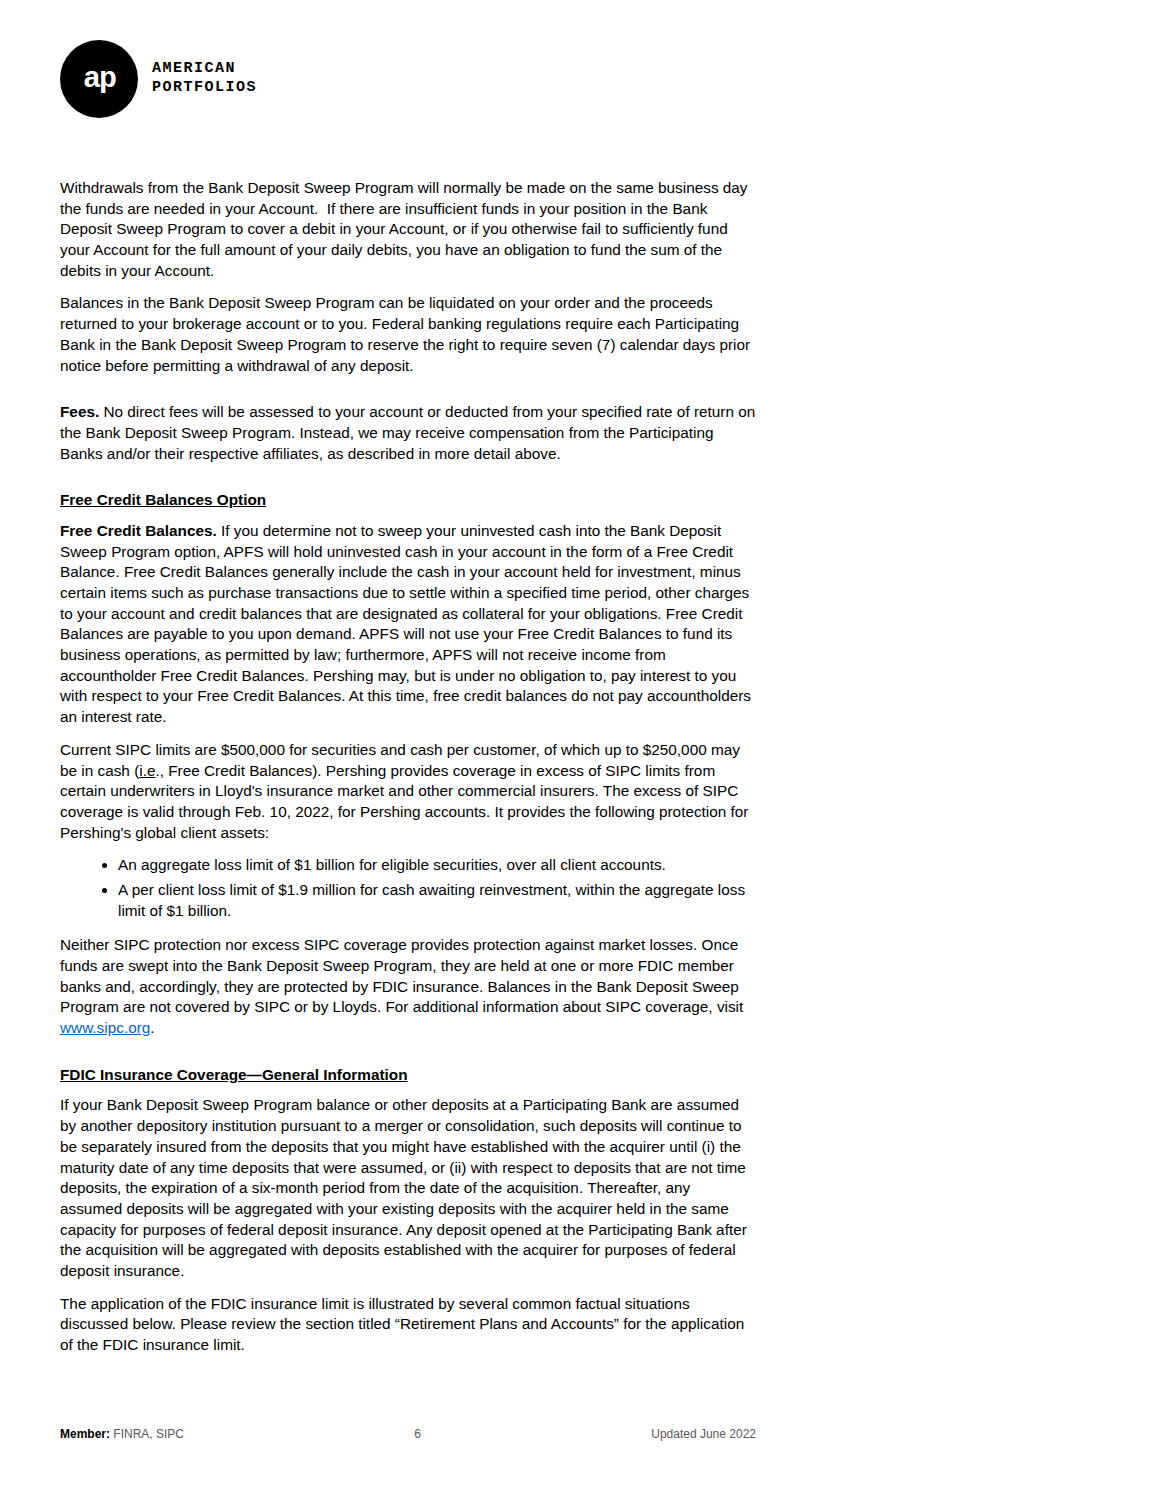ap
American
Portfolios
Withdrawals from the Bank Deposit Sweep Program will normally be made on the same business day the funds are needed in your Account. If there are insufficient funds in your position in the Bank Deposit Sweep Program to cover a debit in your Account, or if you otherwise fail to sufficiently fund your Account for the full amount of your daily debits, you have an obligation to fund the sum of the debits in your Account.
Balances in the Bank Deposit Sweep Program can be liquidated on your order and the proceeds returned to your brokerage account or to you. Federal banking regulations require each Participating Bank in the Bank Deposit Sweep Program to reserve the right to require seven (7) calendar days prior notice before permitting a withdrawal of any deposit.
Fees. No direct fees will be assessed to your account or deducted from your specified rate of return on the Bank Deposit Sweep Program. Instead, we may receive compensation from the Participating Banks and/or their respective affiliates, as described in more detail above.
Free Credit Balances Option
Free Credit Balances. If you determine not to sweep your uninvested cash into the Bank Deposit Sweep Program option, APFS will hold uninvested cash in your account in the form of a Free Credit Balance. Free Credit Balances generally include the cash in your account held for investment, minus certain items such as purchase transactions due to settle within a specified time period, other charges to your account and credit balances that are designated as collateral for your obligations. Free Credit Balances are payable to you upon demand. APFS will not use your Free Credit Balances to fund its business operations, as permitted by law; furthermore, APFS will not receive income from accountholder Free Credit Balances. Pershing may, but is under no obligation to, pay interest to you with respect to your Free Credit Balances. At this time, free credit balances do not pay accountholders an interest rate.
Current SIPC limits are $500,000 for securities and cash per customer, of which up to $250,000 may be in cash (i.e., Free Credit Balances). Pershing provides coverage in excess of SIPC limits from certain underwriters in Lloyd's insurance market and other commercial insurers. The excess of SIPC coverage is valid through Feb. 10, 2022, for Pershing accounts. It provides the following protection for Pershing's global client assets:
An aggregate loss limit of $1 billion for eligible securities, over all client accounts.
A per client loss limit of $1.9 million for cash awaiting reinvestment, within the aggregate loss limit of $1 billion.
Neither SIPC protection nor excess SIPC coverage provides protection against market losses. Once funds are swept into the Bank Deposit Sweep Program, they are held at one or more FDIC member banks and, accordingly, they are protected by FDIC insurance. Balances in the Bank Deposit Sweep Program are not covered by SIPC or by Lloyds. For additional information about SIPC coverage, visit www.sipc.org.
FDIC Insurance Coverage—General Information
If your Bank Deposit Sweep Program balance or other deposits at a Participating Bank are assumed by another depository institution pursuant to a merger or consolidation, such deposits will continue to be separately insured from the deposits that you might have established with the acquirer until (i) the maturity date of any time deposits that were assumed, or (ii) with respect to deposits that are not time deposits, the expiration of a six-month period from the date of the acquisition. Thereafter, any assumed deposits will be aggregated with your existing deposits with the acquirer held in the same capacity for purposes of federal deposit insurance. Any deposit opened at the Participating Bank after the acquisition will be aggregated with deposits established with the acquirer for purposes of federal deposit insurance.
The application of the FDIC insurance limit is illustrated by several common factual situations discussed below. Please review the section titled “Retirement Plans and Accounts” for the application of the FDIC insurance limit.
Member: FINRA, SIPC
6
Updated June 2022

* [AIM OF THE EXERCISE]: Scan the lines above, and whenever one holds the string "cash", copy it.

* [EXPECTED ANSWER]:
Free Credit Balances. If you determine not to sweep your uninvested cash into the Bank Deposit Sweep Program option, APFS will hold uninvested cash in your account in the form of a Free Credit Balance. Free Credit Balances generally include the cash in your account held for investment, minus certain items such as purchase transactions due to settle within a specified time period, other charges to your account and credit balances that are designated as collateral for your obligations. Free Credit Balances are payable to you upon demand. APFS will not use your Free Credit Balances to fund its business operations, as permitted by law; furthermore, APFS will not receive income from accountholder Free Credit Balances. Pershing may, but is under no obligation to, pay interest to you with respect to your Free Credit Balances. At this time, free credit balances do not pay accountholders an interest rate.
Current SIPC limits are $500,000 for securities and cash per customer, of which up to $250,000 may be in cash (i.e., Free Credit Balances). Pershing provides coverage in excess of SIPC limits from certain underwriters in Lloyd's insurance market and other commercial insurers. The excess of SIPC coverage is valid through Feb. 10, 2022, for Pershing accounts. It provides the following protection for Pershing's global client assets:
A per client loss limit of $1.9 million for cash awaiting reinvestment, within the aggregate loss limit of $1 billion.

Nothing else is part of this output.